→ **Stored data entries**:
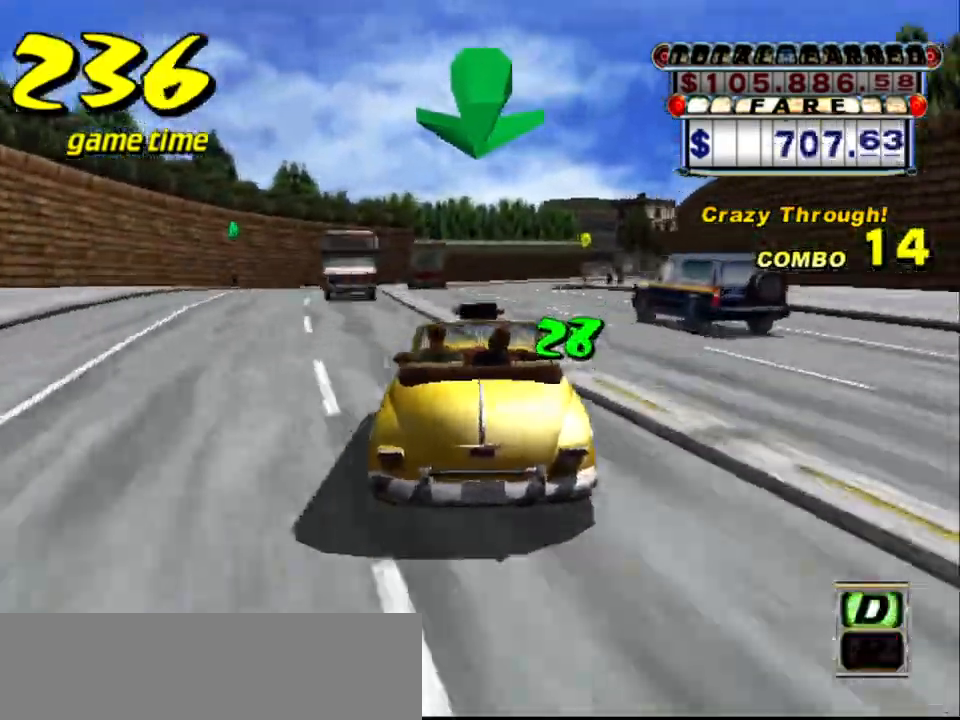
{"keys": [], "events": []}
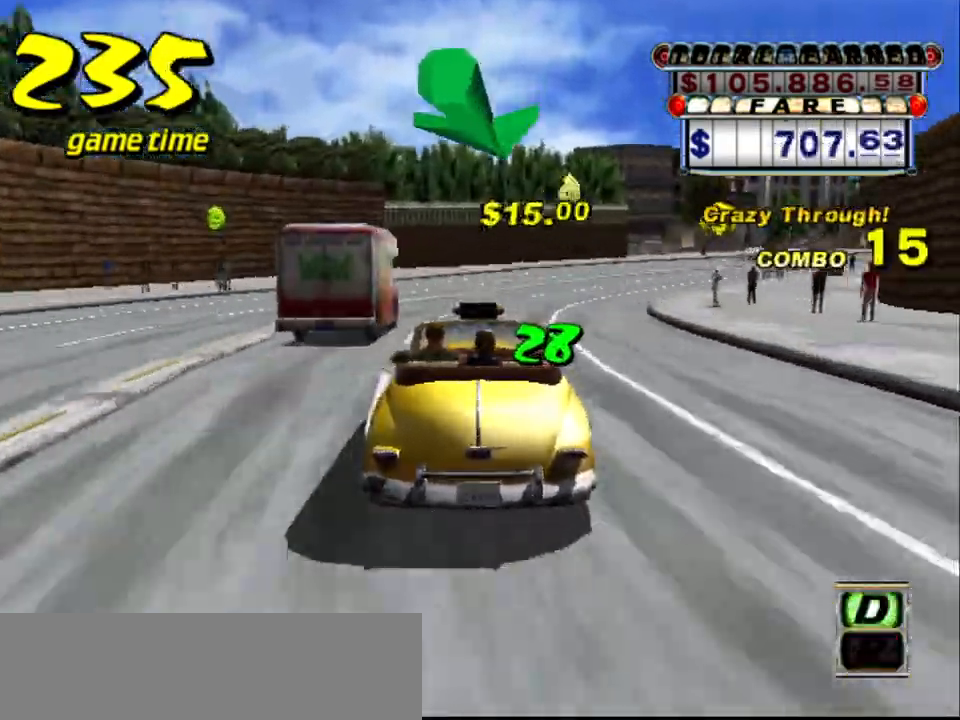
{"keys": [], "events": [[50, "right", "down"], [183, "right", "up"], [283, "right", "down"], [367, "right", "up"]]}
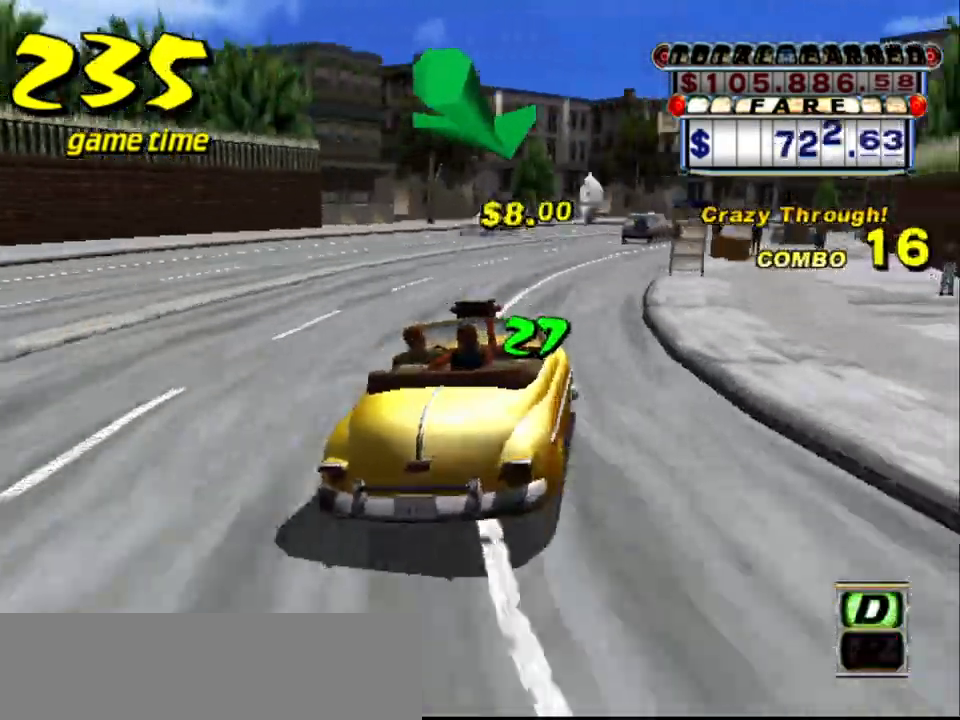
{"keys": [], "events": [[117, "right", "down"], [250, "right", "up"]]}
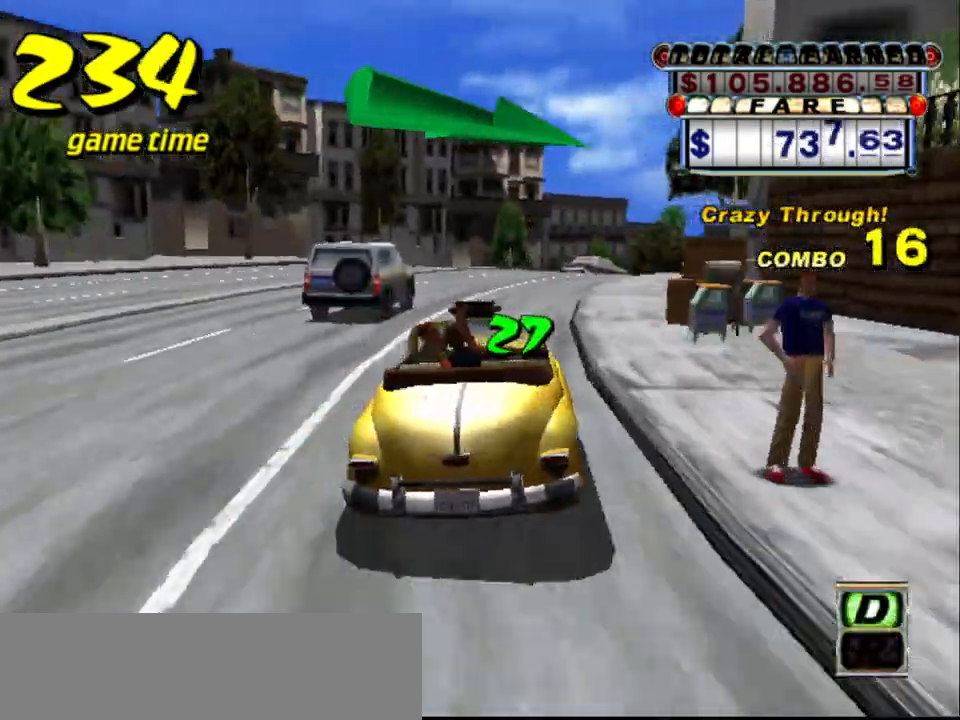
{"keys": [], "events": [[33, "right", "down"], [367, "right", "up"]]}
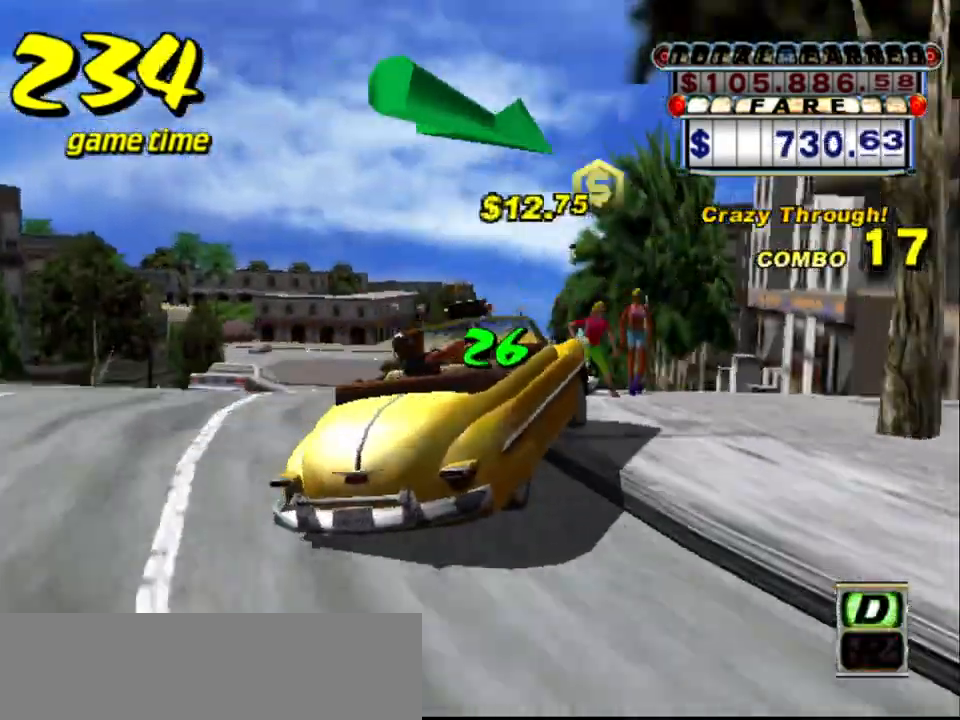
{"keys": [], "events": [[383, "a", "down"], [433, "a", "up"]]}
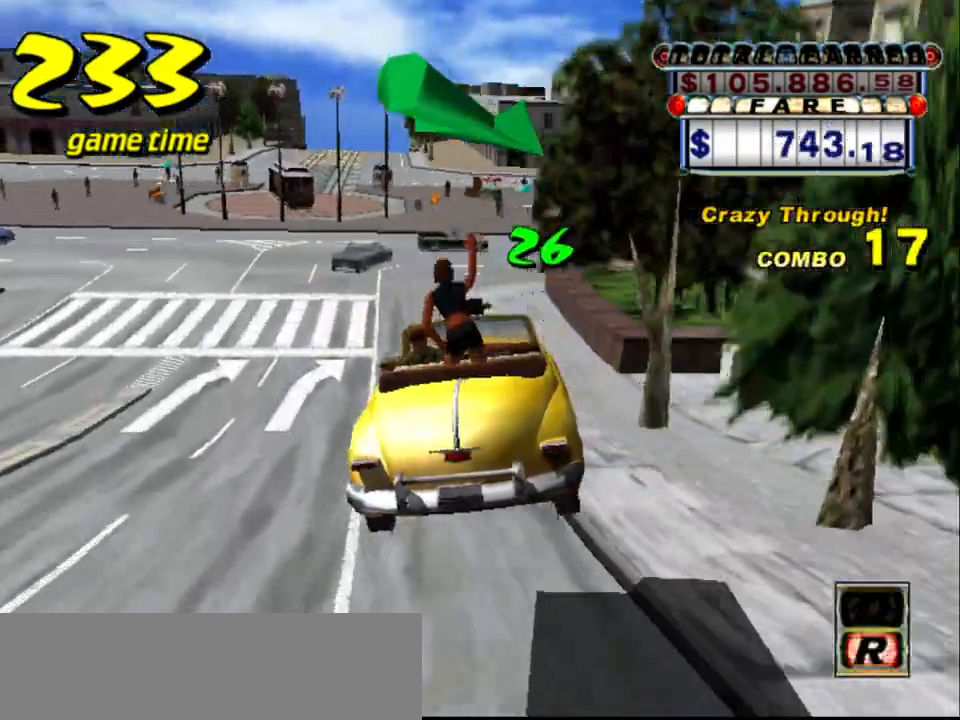
{"keys": [], "events": [[67, "s", "down"], [117, "s", "up"], [433, "right", "down"], [483, "right", "up"]]}
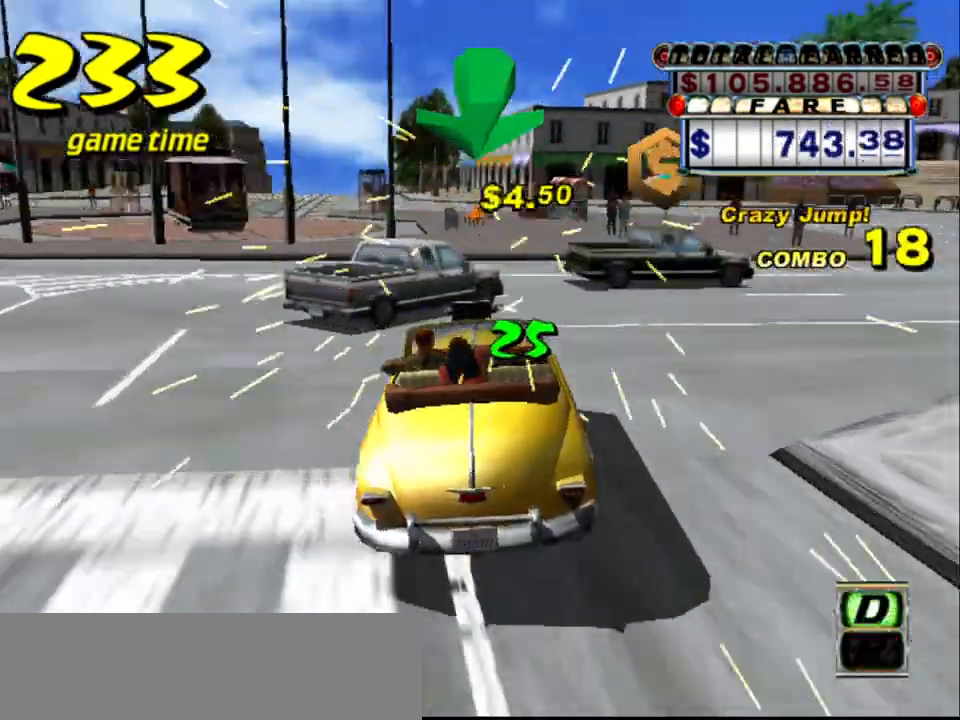
{"keys": ["up"], "events": [[267, "up", "down"], [317, "left", "down"], [450, "left", "up"]]}
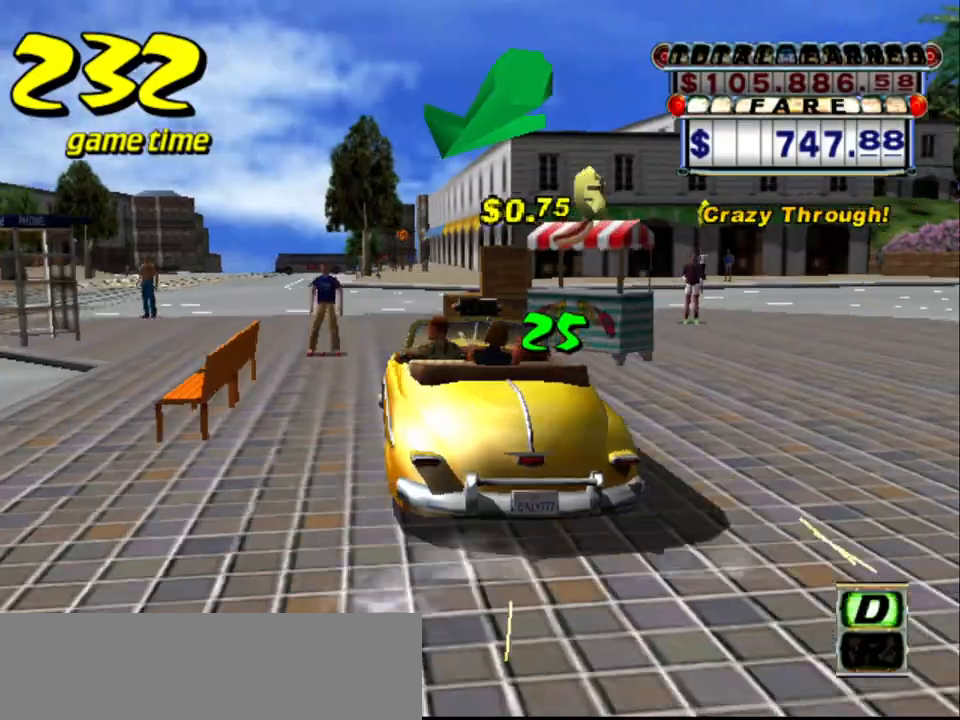
{"keys": ["up"], "events": []}
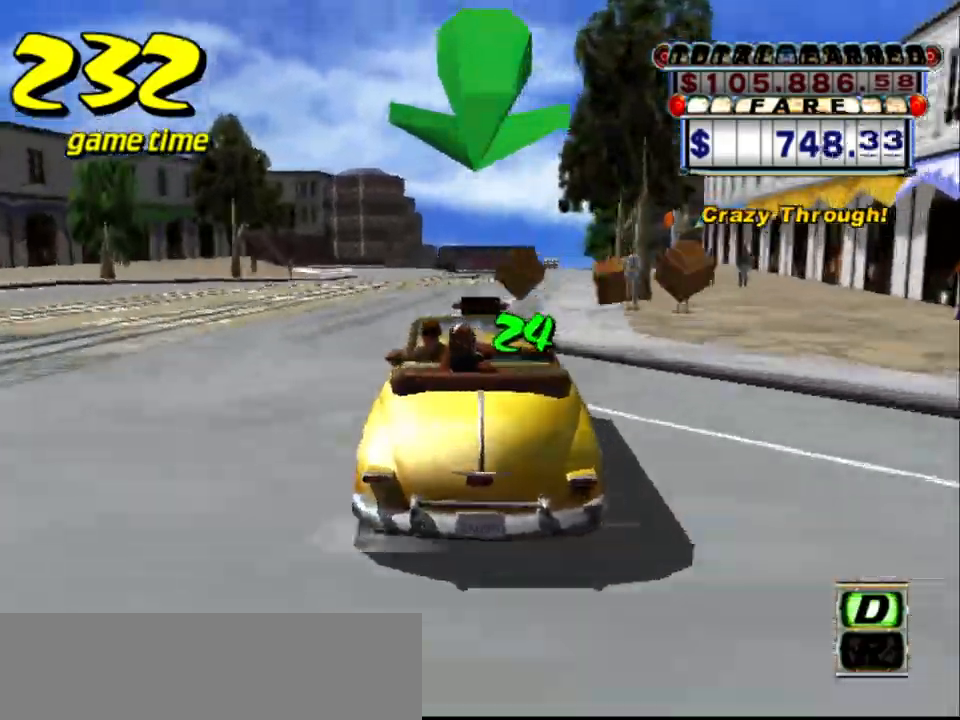
{"keys": ["up"], "events": []}
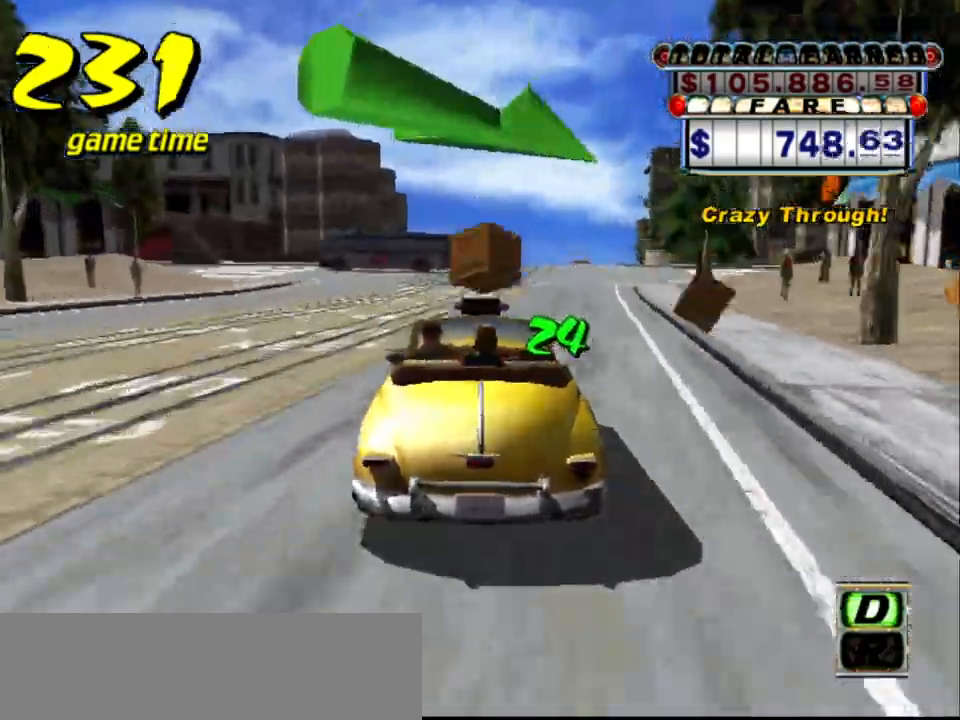
{"keys": ["right", "up"], "events": [[183, "right", "down"]]}
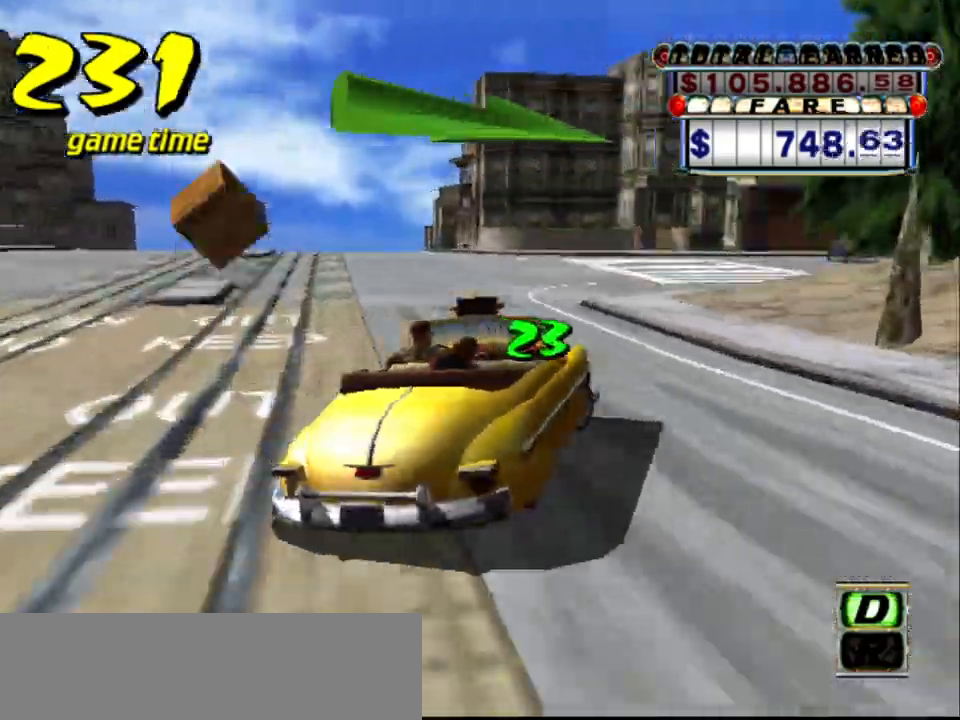
{"keys": ["right", "up"], "events": [[50, "a", "down"], [50, "up", "up"], [183, "a", "up"], [283, "s", "down"], [333, "up", "down"], [467, "s", "up"]]}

→ **What you will do**: Without the pictures, return each entry exactly as given.

→ **Output**:
{"keys": [], "events": []}
{"keys": [], "events": [[50, "right", "down"], [183, "right", "up"], [283, "right", "down"], [367, "right", "up"]]}
{"keys": [], "events": [[117, "right", "down"], [250, "right", "up"]]}
{"keys": [], "events": [[33, "right", "down"], [367, "right", "up"]]}
{"keys": [], "events": [[383, "a", "down"], [433, "a", "up"]]}
{"keys": [], "events": [[67, "s", "down"], [117, "s", "up"], [433, "right", "down"], [483, "right", "up"]]}
{"keys": ["up"], "events": [[267, "up", "down"], [317, "left", "down"], [450, "left", "up"]]}
{"keys": ["up"], "events": []}
{"keys": ["up"], "events": []}
{"keys": ["right", "up"], "events": [[183, "right", "down"]]}
{"keys": ["right", "up"], "events": [[50, "a", "down"], [50, "up", "up"], [183, "a", "up"], [283, "s", "down"], [333, "up", "down"], [467, "s", "up"]]}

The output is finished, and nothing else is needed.